_Task_. In the article on psychiatrist access in Medicare Advantage, replace "beneficiaries" with "members" in the passage between "Medicare Advantage (MA)" and "the researchers said.", inclusive, and write out the result.

_Selected excerpt_.

Medicare Advantage offers less access to psychiatrists than ACA plans, managed Medicaid: study

Medicare Advantage (MA) beneficiaries have less choice when it comes to finding a psychiatrist than Medicaid enrollees or those who buy coverage on the Affordable Care Act (ACA) marketplace do, according to a study published in Health Affairs.

That’s because the networks through which MA beneficiaries might find a psychiatrist are narrower, the researchers said.

Researchers with Johns Hopkins University, the University of Pittsburgh and Oregon Health & Science University examined data from 2019 and “found that nearly two-thirds of psychiatrist networks in MA were considered narrow, with MA having narrower networks than Medicaid managed care and the ACA Marketplaces. Further, more than half of the counties for which we had data did not have a single MA-participating psychiatrist.”

Researchers considered a network narrow if it contained fewer than 25% of psychiatrists in a service area. For MA, 64.5% of markets fit that description, compared to 43.1% for managed Medicaid and 39.5% for ACA marketplaces.

Researchers looked at the provider data in 1,905 of the 3,143 counties in the U.S. and pinpointed provider specialty information using National Provider Identifiers.

The study found that this dearth of psychiatrists in MA corresponds to a growing demand for mental health services among older Americans. Researchers also recognize that a shortage of mental health providers, including and perhaps especially psychiatrists, has blanketed the entire healthcare system for years for many reasons, including low reimbursements, workforce shortages, administrative hassles and barriers and high demand that often leads psychiatrists to decide not to participate in insurance networks.

Jane M. Zhu, M.D., the study’s corresponding editor, told Fierce Healthcare in an email that the findings “certainly highlight that there is a mental health professional shortage, which is a central problem.”

Records in a dataset
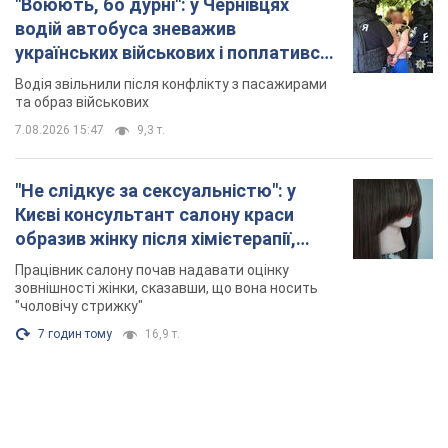
розгорівся скандал. Фото
Працівник салону почав надавати оцінку
зовнішності жінки, сказавши, що вона носить
"чоловічу стрижку"
7 годин тому
16,9 т.
TOP NEWS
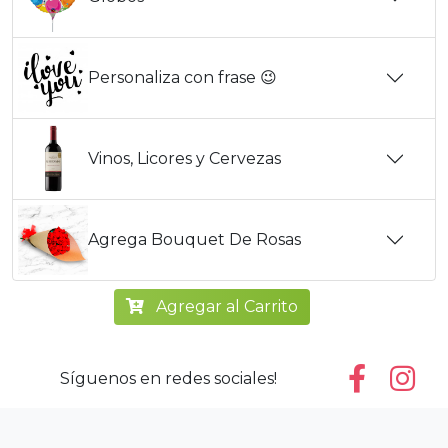
Personaliza con frase 😉
Vinos, Licores y Cervezas
Agrega Bouquet De Rosas
Agregar al Carrito
Síguenos en redes sociales!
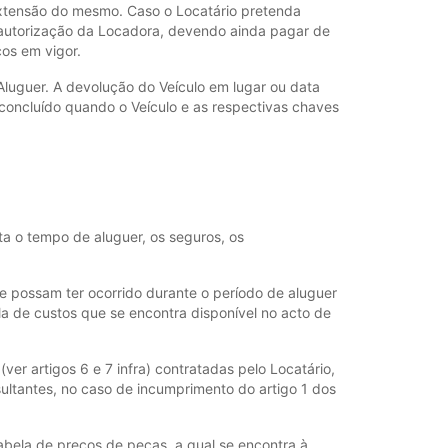
 extensão do mesmo. Caso o Locatário pretenda
 a autorização da Locadora, devendo ainda pagar de
ços em vigor.
Aluguer. A devolução do Veículo em lugar ou data
 concluído quando o Veículo e as respectivas chaves
ta o tempo de aluguer, os seguros, os
e possam ter ocorrido durante o período de aluguer
la de custos que se encontra disponível no acto de
ver artigos 6 e 7 infra) contratadas pelo Locatário,
ultantes, no caso de incumprimento do artigo 1 dos
abela de preços de peças, a qual se encontra à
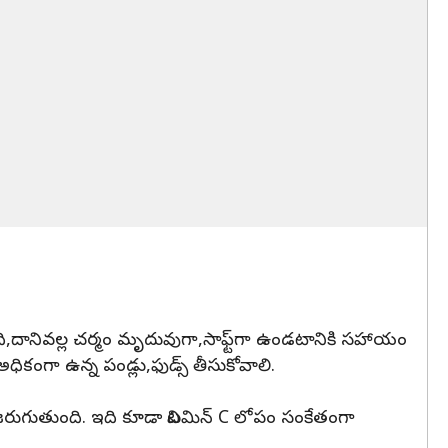
ంది,దానివల్ల చర్మం మృదువుగా,సాఫ్ట్‌గా ఉండటానికి సహాయం
ధికంగా ఉన్న పండ్లు,ఫుడ్స్ తీసుకోవాలి.
ం జరుగుతుంది. ఇది కూడా విటమిన్ C లోపం సంకేతంగా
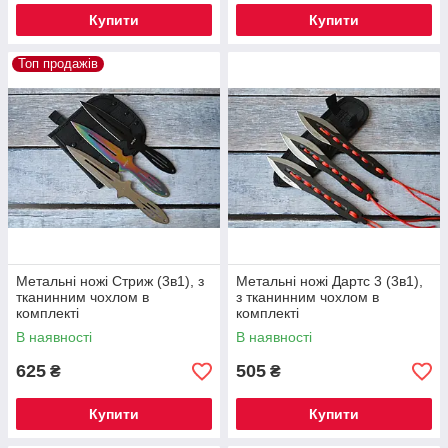
Купити
Купити
Топ продажів
Метальні ножі Стриж (3в1), з
Метальні ножі Дартс 3 (3в1),
тканинним чохлом в
з тканинним чохлом в
комплекті
комплекті
В наявності
В наявності
625
505
₴
₴
Купити
Купити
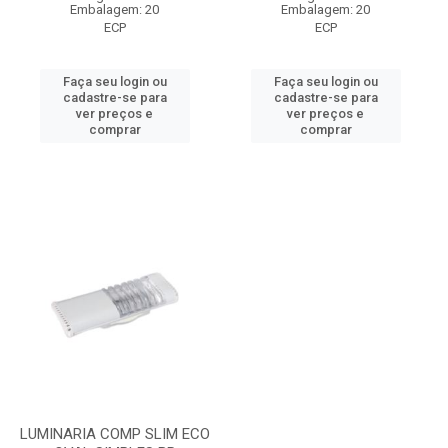
Embalagem: 20
Embalagem: 20
ECP
ECP
Faça seu login ou
Faça seu login ou
cadastre-se para
cadastre-se para
ver preços e
ver preços e
comprar
comprar
LUMINARIA COMP SLIM ECO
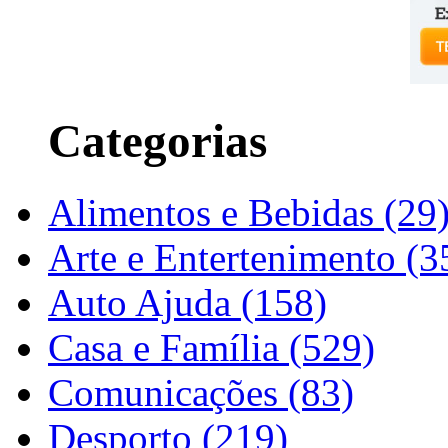
Categorias
Alimentos e Bebidas (29
Arte e Entertenimento (3
Auto Ajuda (158)
Casa e Família (529)
Comunicações (83)
Desporto (219)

_Exercise output_.
Medicare Advantage (MA) members have less choice when it comes to finding a psychiatrist than Medicaid enrollees or those who buy coverage on the Affordable Care Act (ACA) marketplace do, according to a study published in Health Affairs.

That’s because the networks through which MA members might find a psychiatrist are narrower, the researchers said.